■ DATASET
-*-*-

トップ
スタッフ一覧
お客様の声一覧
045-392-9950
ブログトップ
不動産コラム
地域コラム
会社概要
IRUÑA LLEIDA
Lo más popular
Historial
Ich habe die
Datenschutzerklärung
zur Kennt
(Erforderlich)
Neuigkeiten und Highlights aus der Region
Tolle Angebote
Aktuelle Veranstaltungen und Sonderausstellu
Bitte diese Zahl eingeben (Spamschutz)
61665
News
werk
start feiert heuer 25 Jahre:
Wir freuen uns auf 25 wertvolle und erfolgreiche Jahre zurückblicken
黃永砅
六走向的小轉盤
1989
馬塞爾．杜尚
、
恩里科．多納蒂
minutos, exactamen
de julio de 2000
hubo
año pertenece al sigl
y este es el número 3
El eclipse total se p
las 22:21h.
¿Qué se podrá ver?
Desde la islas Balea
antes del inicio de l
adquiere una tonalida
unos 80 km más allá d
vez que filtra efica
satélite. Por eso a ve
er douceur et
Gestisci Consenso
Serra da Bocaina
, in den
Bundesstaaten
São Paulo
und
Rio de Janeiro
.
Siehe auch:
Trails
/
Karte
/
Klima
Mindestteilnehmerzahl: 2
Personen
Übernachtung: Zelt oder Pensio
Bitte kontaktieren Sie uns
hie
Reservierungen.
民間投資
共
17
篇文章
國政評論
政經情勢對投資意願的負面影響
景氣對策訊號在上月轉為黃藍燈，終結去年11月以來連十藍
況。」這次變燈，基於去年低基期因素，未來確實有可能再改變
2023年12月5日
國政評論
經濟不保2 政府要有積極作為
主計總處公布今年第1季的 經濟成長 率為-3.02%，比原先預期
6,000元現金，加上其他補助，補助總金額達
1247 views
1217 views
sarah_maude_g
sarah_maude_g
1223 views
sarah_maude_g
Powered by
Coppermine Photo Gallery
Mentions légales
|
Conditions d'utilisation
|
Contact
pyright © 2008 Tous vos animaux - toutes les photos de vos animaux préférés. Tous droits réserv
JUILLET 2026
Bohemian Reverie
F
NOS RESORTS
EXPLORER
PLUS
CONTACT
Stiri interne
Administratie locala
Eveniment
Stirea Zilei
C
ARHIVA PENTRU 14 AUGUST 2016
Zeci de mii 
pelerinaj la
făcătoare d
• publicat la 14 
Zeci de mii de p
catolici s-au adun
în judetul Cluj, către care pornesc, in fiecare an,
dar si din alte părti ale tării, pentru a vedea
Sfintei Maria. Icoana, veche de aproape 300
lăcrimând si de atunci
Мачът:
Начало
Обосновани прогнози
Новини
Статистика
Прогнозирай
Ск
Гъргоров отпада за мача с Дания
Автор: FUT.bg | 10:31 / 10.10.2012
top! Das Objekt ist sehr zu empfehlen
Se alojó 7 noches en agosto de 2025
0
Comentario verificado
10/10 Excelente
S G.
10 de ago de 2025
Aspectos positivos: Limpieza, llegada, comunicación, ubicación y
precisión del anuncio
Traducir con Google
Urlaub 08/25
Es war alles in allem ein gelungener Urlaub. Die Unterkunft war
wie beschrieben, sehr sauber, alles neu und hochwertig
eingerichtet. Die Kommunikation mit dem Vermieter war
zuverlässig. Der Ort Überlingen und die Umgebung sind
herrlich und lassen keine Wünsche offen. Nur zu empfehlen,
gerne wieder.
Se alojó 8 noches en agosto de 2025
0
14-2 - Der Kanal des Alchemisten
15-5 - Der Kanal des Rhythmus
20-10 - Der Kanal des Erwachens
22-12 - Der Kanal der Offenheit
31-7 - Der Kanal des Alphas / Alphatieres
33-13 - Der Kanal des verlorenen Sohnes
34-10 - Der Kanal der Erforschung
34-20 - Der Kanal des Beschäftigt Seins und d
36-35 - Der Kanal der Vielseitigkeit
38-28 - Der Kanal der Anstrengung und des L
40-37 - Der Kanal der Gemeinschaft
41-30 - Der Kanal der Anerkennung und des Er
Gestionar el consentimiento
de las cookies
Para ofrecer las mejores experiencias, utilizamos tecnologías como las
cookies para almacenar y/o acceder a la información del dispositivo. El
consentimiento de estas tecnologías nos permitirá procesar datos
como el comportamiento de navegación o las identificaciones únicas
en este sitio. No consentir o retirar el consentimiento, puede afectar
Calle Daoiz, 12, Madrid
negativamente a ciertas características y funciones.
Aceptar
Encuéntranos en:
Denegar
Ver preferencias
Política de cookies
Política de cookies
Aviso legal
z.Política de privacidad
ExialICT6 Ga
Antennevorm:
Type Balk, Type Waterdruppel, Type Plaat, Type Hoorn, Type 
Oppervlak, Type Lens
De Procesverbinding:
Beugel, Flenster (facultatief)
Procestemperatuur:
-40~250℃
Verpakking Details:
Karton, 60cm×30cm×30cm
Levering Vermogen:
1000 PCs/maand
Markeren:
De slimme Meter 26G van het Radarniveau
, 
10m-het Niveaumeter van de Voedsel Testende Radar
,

-*-*-

■ YOUR TASK
Only the lines containing "agosto" are needed; pull them out of the listing.

■ EXERCISE ANSWER
Se alojó 7 noches en agosto de 2025
Se alojó 8 noches en agosto de 2025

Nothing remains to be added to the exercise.